▶ _What you will do_
Restate the entries below in full, exactly as they read, but without pictures.

▶ _Data section_
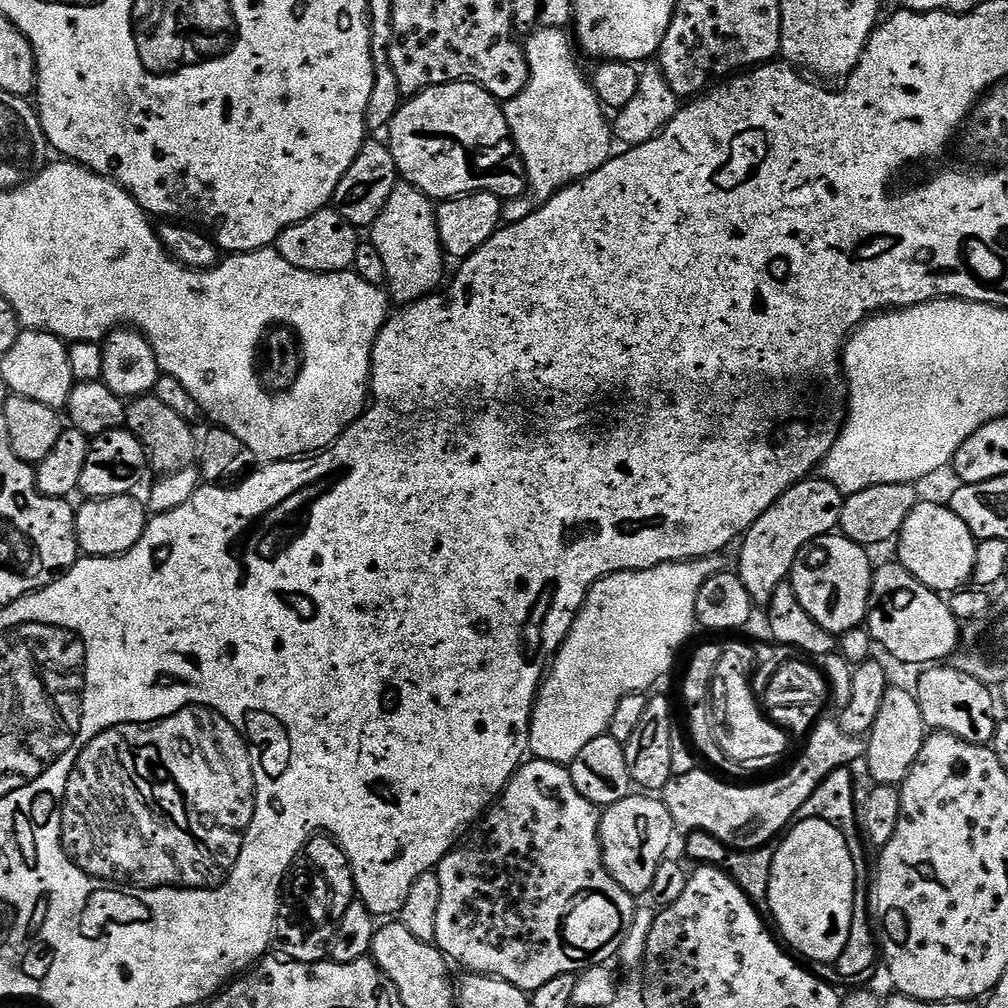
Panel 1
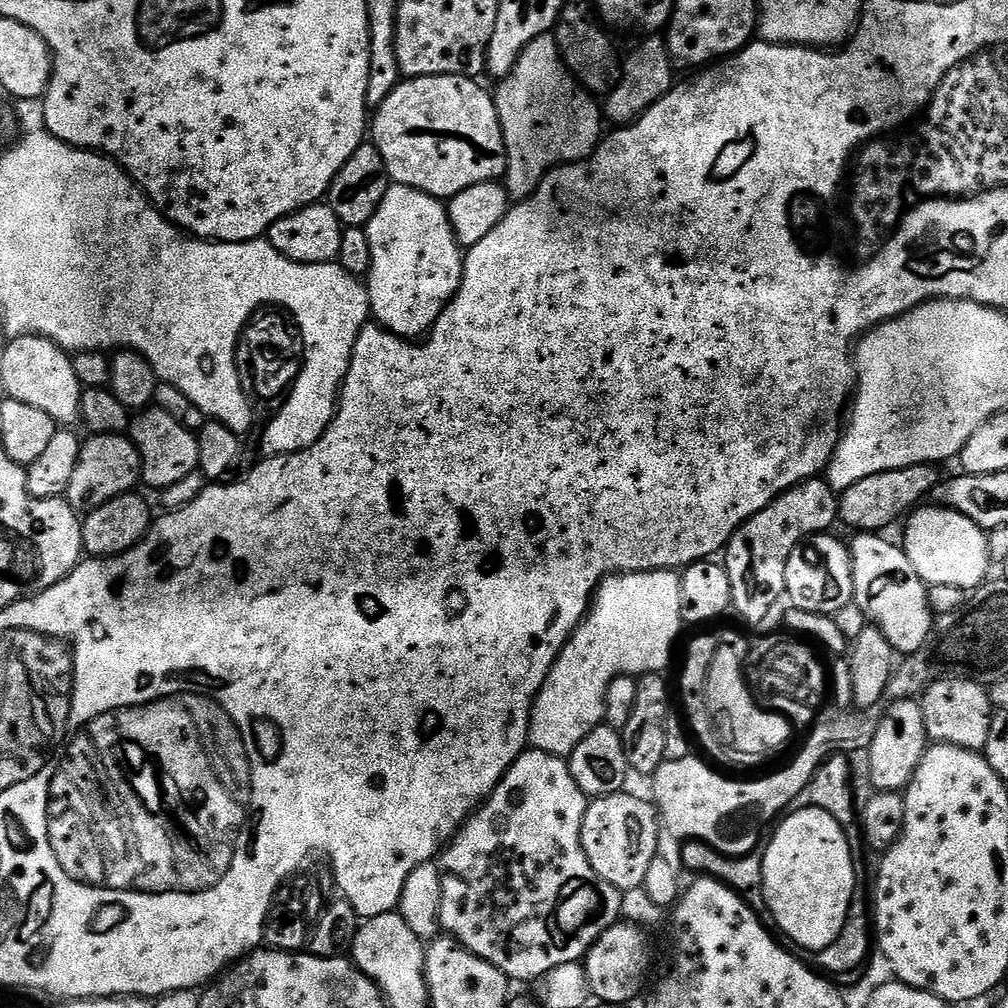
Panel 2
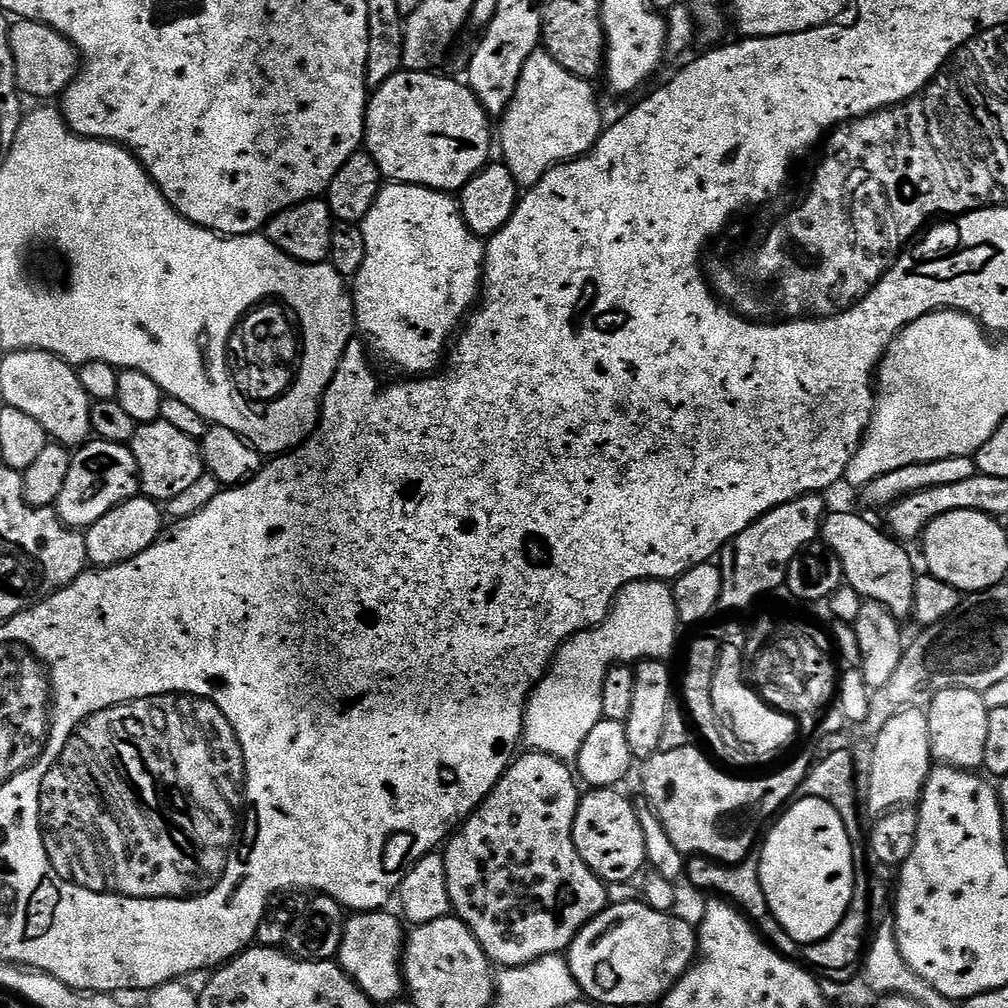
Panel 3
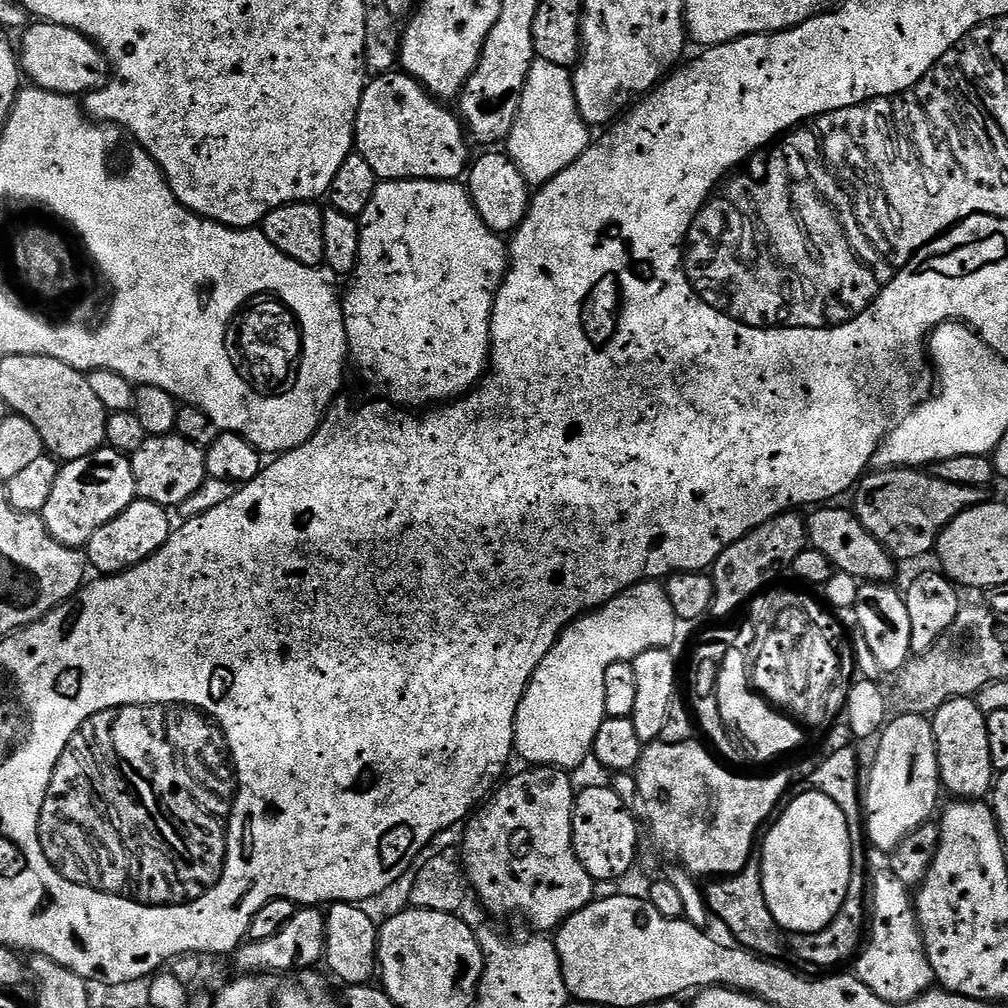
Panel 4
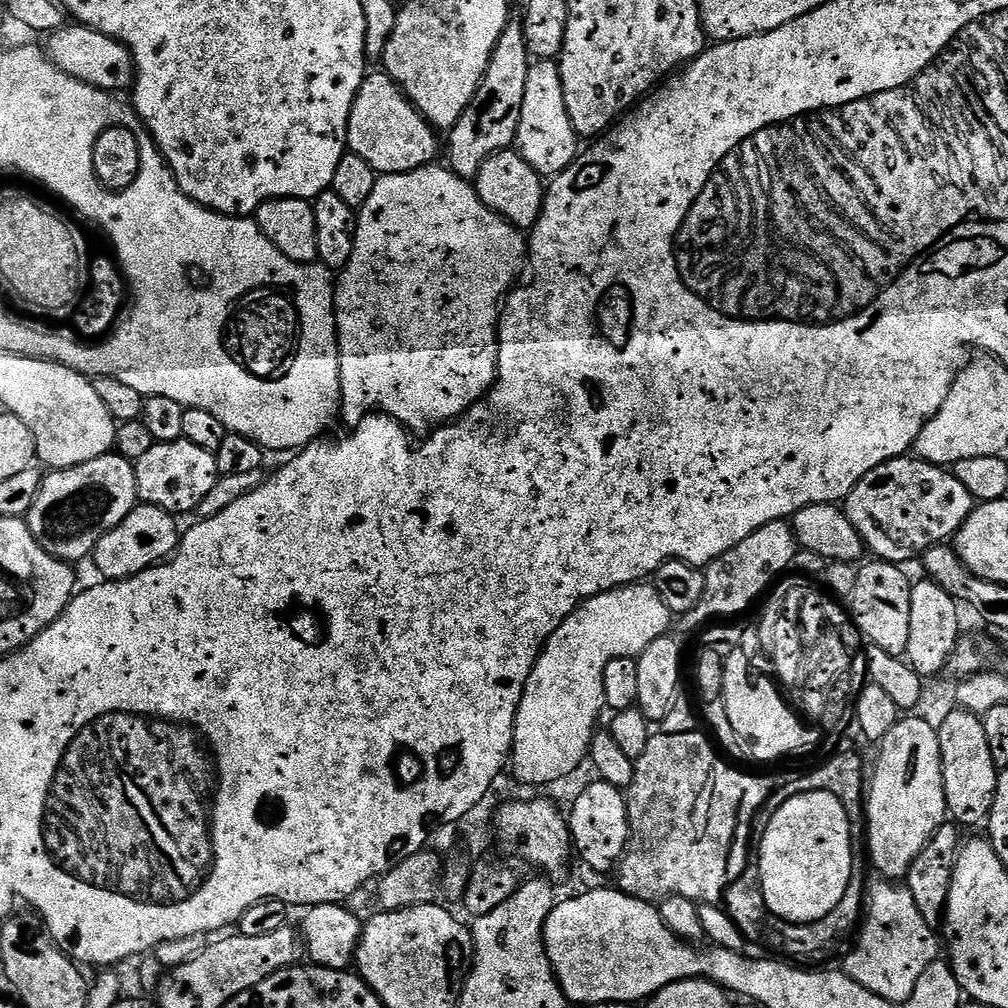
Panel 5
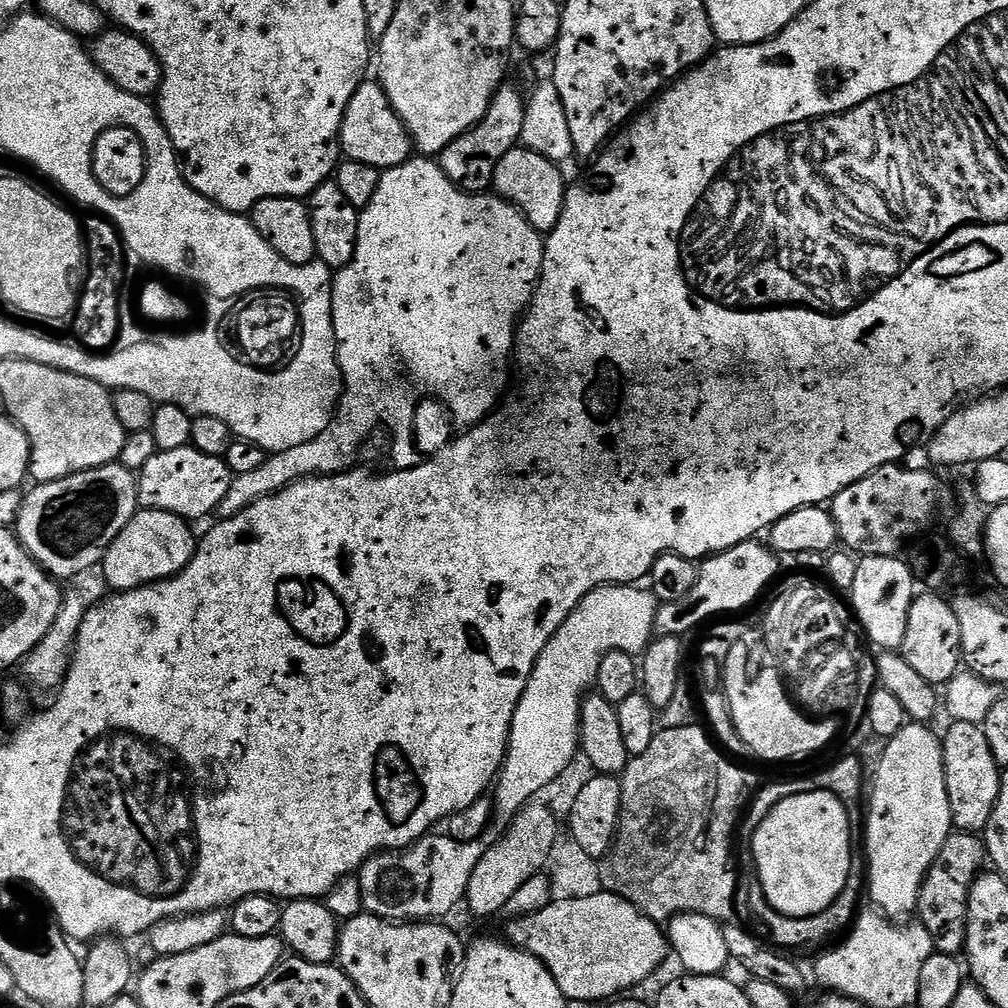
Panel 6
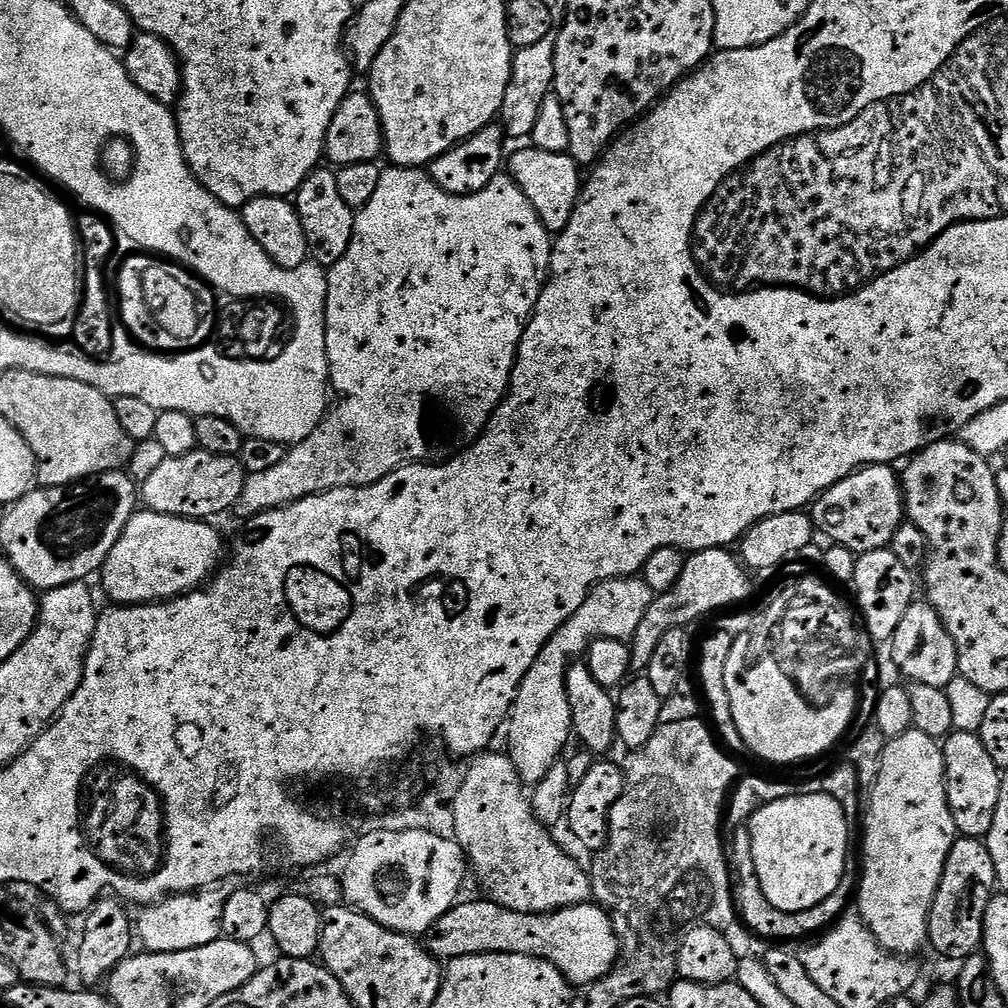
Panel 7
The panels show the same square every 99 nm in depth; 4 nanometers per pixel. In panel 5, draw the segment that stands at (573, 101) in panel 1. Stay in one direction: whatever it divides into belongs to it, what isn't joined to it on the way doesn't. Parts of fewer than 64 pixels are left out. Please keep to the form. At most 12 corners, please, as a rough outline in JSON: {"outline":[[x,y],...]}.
{"outline":[[560,65],[526,78],[515,147],[541,177],[576,159]]}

▶ _Solution for this exercise_
Panel 1
Panel 2
Panel 3
Panel 4
Panel 5
Panel 6
Panel 7
The panels show the same square every 99 nm in depth; 4 nanometers per pixel. In panel 5, draw the segment that stands at (573, 101) in panel 1. Stay in one direction: whatever it divides into belongs to it, what isn't joined to it on the way doesn't. Parts of fewer than 64 pixels are left out. Please keep to the form. At most 12 corners, please, as a rough outline in JSON: {"outline":[[x,y],...]}.
{"outline":[[560,65],[526,78],[515,147],[541,177],[576,159]]}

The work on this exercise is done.